For this generation of Hispanics, it's no longer about assimilating into American culture. Assimilation has given way to a new idea: acculturation, or retaining one's native culture while incorporating it into what it means to be American. It's about being Mexican and
American, Colombian and
Many Hispanics have two lives: They listen to hip hop with friends but dance to salsa at home, watch novellas
in Spanish with grandma but IM with their classmates on the computer.
Hispanic purchasing power is expected to nearly double to $926 billion by 2007. David Perez, president of Latin Force, a leading Hispanic media and marketing firm, often says, "What hip hop was to the '90s, Latino culture can be to the next 10 years." That's a powerful idea and one that all media must take into account when creating and marketing content.
Nickelodeon's Dora the Explorer,
a series about a bilingual Latina, has forged a special emotional connection with Hispanic families because she represents a positive character who embodies acculturation: speaking Spanish and English, and being proud of her Hispanic background and making it an integral part of her everyday life.

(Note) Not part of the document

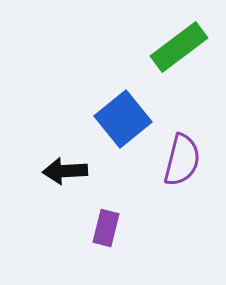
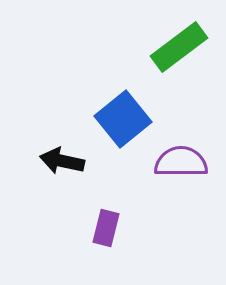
purple semicircle: moved 1 px left, 2 px down; rotated 104 degrees counterclockwise
black arrow: moved 3 px left, 10 px up; rotated 15 degrees clockwise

Incidentally, it is the No. 1 preschool show in commercial television and has become a $1 billion property.
The roots of acculturation have always been there. As the son of a proud Puerto Rican mother, I am reminded of a trip I made to Puerto Rico in 1983. The island was about to get its first American, English-language cable-TV feed. I felt sure this pipeline of Americana would have a profound, culture-altering Americanizing effect on Puerto Ricans. My mother fervently disagreed.
In her best Dona
(authoritative) voice, she said, "Herbert" (she calls me that only when she's really angry), "that will never happen here. Puerto Ricans will always be Puerto Ricans, no matter what." Fast forward to last winter, when, on another trip to Puerto Rico, I asked a cousin if the MTV feed there should be in English, which it is, or Spanish? His response was an emphatic, "Both."